# WHAT TO PRODUCE:
Where an image appears, leave it out; otherwise repeat the data exactly.

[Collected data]
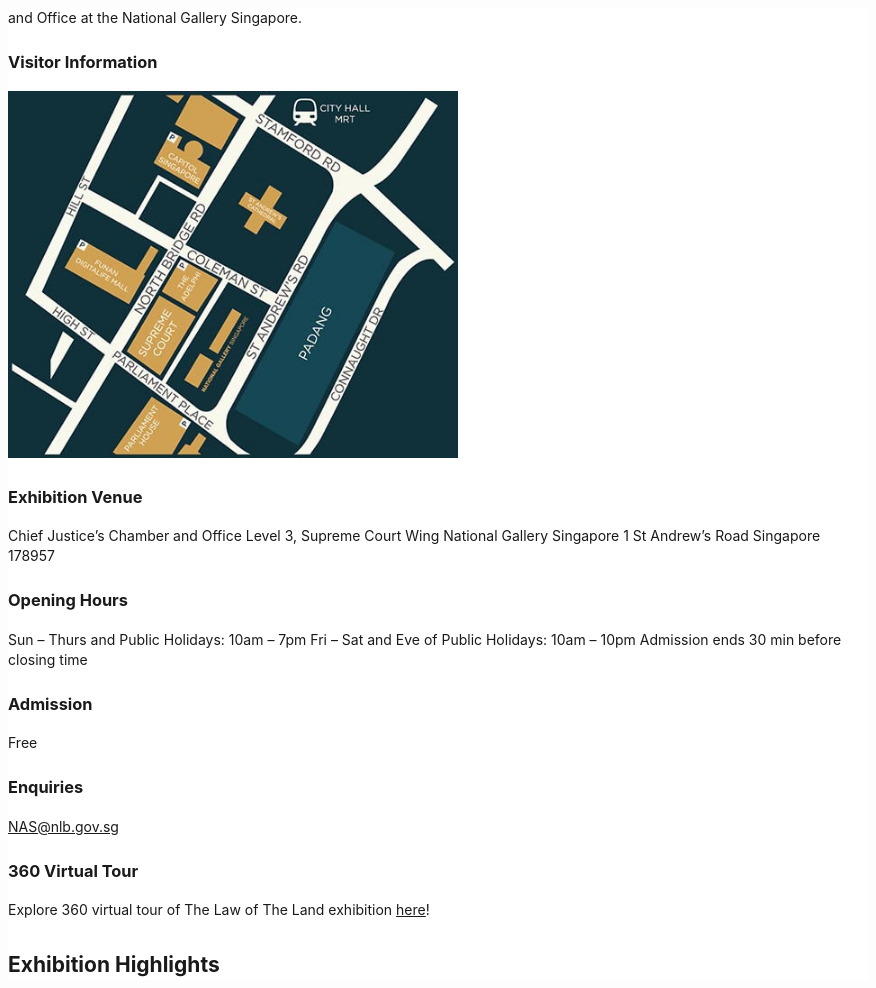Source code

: and Office at the National Gallery Singapore.</p>
<h3>Visitor Information</h3>
<div class="isomer-image-wrapper">
<img style="width:450px;" height="auto" width="100%" alt="Exhibition Venue" src="/images/exhibitions/map (lr).jpg">
</div>
<h3>Exhibition Venue</h3>
<p>Chief Justice’s Chamber and Office Level 3, Supreme Court Wing National
Gallery Singapore 1 St Andrew’s Road Singapore 178957</p>
<h3>Opening Hours</h3>
<p>Sun – Thurs and Public Holidays: 10am – 7pm Fri – Sat and Eve of Public
Holidays: 10am – 10pm Admission ends 30 min before closing time</p>
<h3>Admission</h3>
<p>Free</p>
<h3>Enquiries</h3>
<p><a href="mailto:NAS@nlb.gov.sg" rel="noopener noreferrer nofollow" target="_blank">NAS@nlb.gov.sg</a>
</p>
<h3>360 Virtual Tour</h3>
<p>Explore 360 virtual tour of The Law of The Land exhibition <a href="https://my.matterport.com/show/?m=PBMJZkcCaJ4" rel="noopener noreferrer nofollow" target="_blank">here</a>!</p>
<h2>Exhibition Highlights</h2>
<div class="isomer-image-wrapper">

# RESPONSE AREA:
Source code

: and Office at the National Gallery Singapore.</p>
<h3>Visitor Information</h3>
<div class="isomer-image-wrapper">
<img style="width:450px;" height="auto" width="100%" alt="Exhibition Venue" src="/images/exhibitions/map (lr).jpg">
</div>
<h3>Exhibition Venue</h3>
<p>Chief Justice’s Chamber and Office Level 3, Supreme Court Wing National
Gallery Singapore 1 St Andrew’s Road Singapore 178957</p>
<h3>Opening Hours</h3>
<p>Sun – Thurs and Public Holidays: 10am – 7pm Fri – Sat and Eve of Public
Holidays: 10am – 10pm Admission ends 30 min before closing time</p>
<h3>Admission</h3>
<p>Free</p>
<h3>Enquiries</h3>
<p><a href="mailto:NAS@nlb.gov.sg" rel="noopener noreferrer nofollow" target="_blank">NAS@nlb.gov.sg</a>
</p>
<h3>360 Virtual Tour</h3>
<p>Explore 360 virtual tour of The Law of The Land exhibition <a href="https://my.matterport.com/show/?m=PBMJZkcCaJ4" rel="noopener noreferrer nofollow" target="_blank">here</a>!</p>
<h2>Exhibition Highlights</h2>
<div class="isomer-image-wrapper">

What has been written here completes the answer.